Opinion (12/1/2021): DNA Wàhálà! – By Wale Bakare

“When trouble dey sleep, yanga go wake am, wetin he de find?” – Fela Anikulapo Kuti.
Baba Mufu (stretching out on the couch after a heavy meal of abula) : ” Mama Mufu, have you been hearing about this DNA thing they were talking about in the workshop today? They say we can go to the hospital and even with just one tiny hair from the head, they will know if I am really the father of Mufu”.
Mama Mufu (looking at him with disgust and wondering if his nose had been this big when he came to ask for her hand in marriage? How come nobody had noticed it then?) : “I have heard about it. They said one bank manager gave cashier belle twice and she gave the children to her husband. How does that concern us?
BM (adjusting his belly so he could let out a belch and a fart at the same time):” Hmmmm! I have been looking at Musibau and I am not really sure I am happy with the shape of his nose. Before before, I used to say he resembled my father’s uncle on my mother’s side but nowadays, he is resembling Oga Mutiu’s other children more and more. I think maybe we should go and do this DNA. Just to be sure.
MM (Silently cursing her parents who had allowed themselves to be fooled by this idiot and the customer’s car he brought to take her mother to the market that fateful day): Baba Mufu, ó dá bí wípé ata tí sá pá yín lórí (it seems some of the pepper from your meal has made it to your brain). What are you saying? Must you always bring all the nonsense you and your fellow drunkards do in that mechanic workshop home? You want to do DNA for who? I have told you to stop rubbing engine oil on your head, you won’t hear word. Look at where it has led you now.

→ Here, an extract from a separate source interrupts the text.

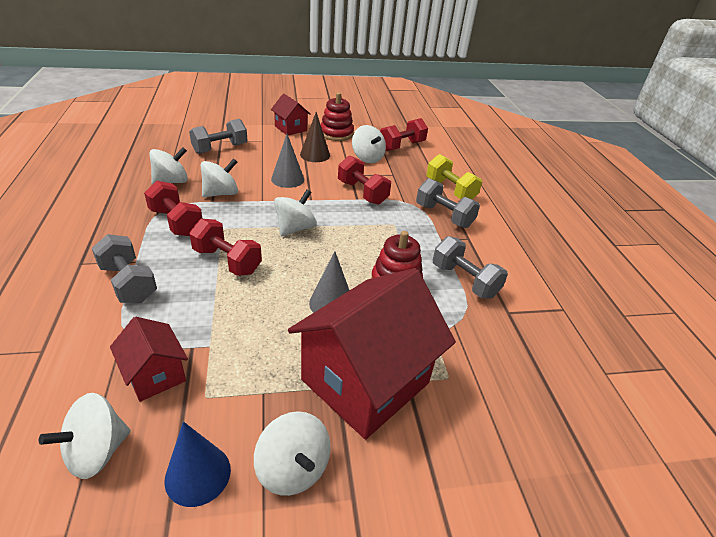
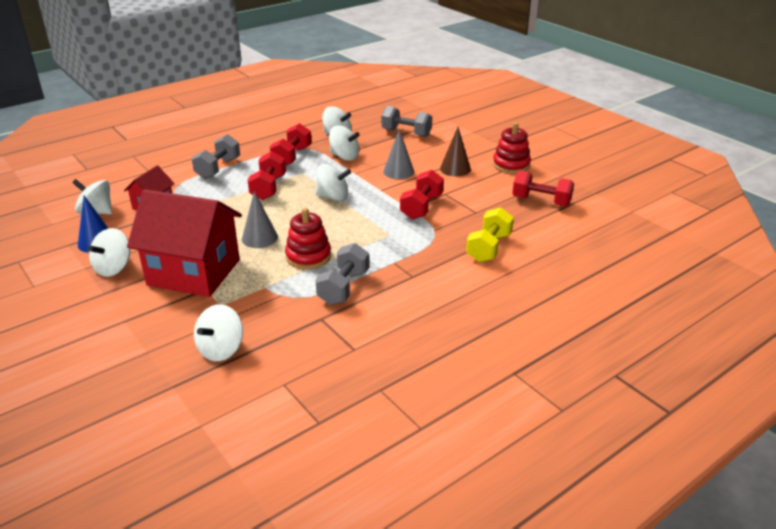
camera: 65 degrees right, 5 degrees down
red house [271,94,311,135] -> none
white spinning top [352,125,386,163] -> white spinning top moved to [194,304,243,361]
grey dumbbell [416,178,480,228] -> none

BM (Getting up and preparing to leave the house. He found it unnecessary to stay at home unduly since Mufu bought him the motorcycle almost a month ago. He had also just received his monthly allowance from him the day before so it was his turn to show up at Tinted Alhaja’s shop to buy drinks for his mates): “Well, I have said my own. Tomorrow we will go to General Hospital and go and do the test. Let Oga Mutiu come and take his child. I won’t be looking after another man’s pikin. I have spoken”.
MM (Taking off her head tie and tying it around her waist. In any part of Africa, that is a clear warning that hell was about to open its gates, but for some reason, probably due to the aftereffects of abula and oríṣiríṣi, Baba Mufu ignored the warning signs): “Ehn ehn! By the way, there is something I have been hiding from you for the past 24 years. I have been meaning to tell you but the opportunity did not present itself but now that you have brought it up, let me tell you. Mufu gan gan is not your son. His father is Baba Landlord. You remember when we first got married and you didn’t have money to pay the rent and he was going to send us out? You were begging him and he eventually allowed us to stay for 3 months without paying? You think it was your begging? Oloriburuku àrà ẹ (you unfortunate man)! You want to do DNA? You will do for all the children, not only Musibau. Every time “My son Mufu bought this for me. My son Mufu did that. My son Mufu is coming today”! Who told you he is your son? Today, we must do the DNA and Baba Landlord must come for his son Mufu!”
BM (Thoroughly shaken and suddenly not feeling the need to go and hang out with the boys anymore):” Ahn ahn! Éjirẹ! This your temper pàápàá! Somebody cannot even play with you again? You are my darling wife. I trust you well well. Even when my father said I should put magun on you when we got married, I refused. I was only playing nah. I know you too were playing when you said those things about Mufu, àbí? (he looked at her with eyes that were pleading to be reassured she had been joking).
MM (Allowing herself to be drawn into a collision with his protruding belly) “Of course I was playing. But you too, don’t be joking with me like that. It’s not nice nah! (she layed her head on his chest, and a hand on his tummy while trying to avoid the smell of gbẹgìrì on his breath)
As he led her into the inner room, Baba Mufu could not totally rid himself of the compulsion to keep comparing Mufu’s facial features with those of Baba Landlord.
Mama Mufu caressed his broad back and thought to herself: “Orí mi ò! That was close!”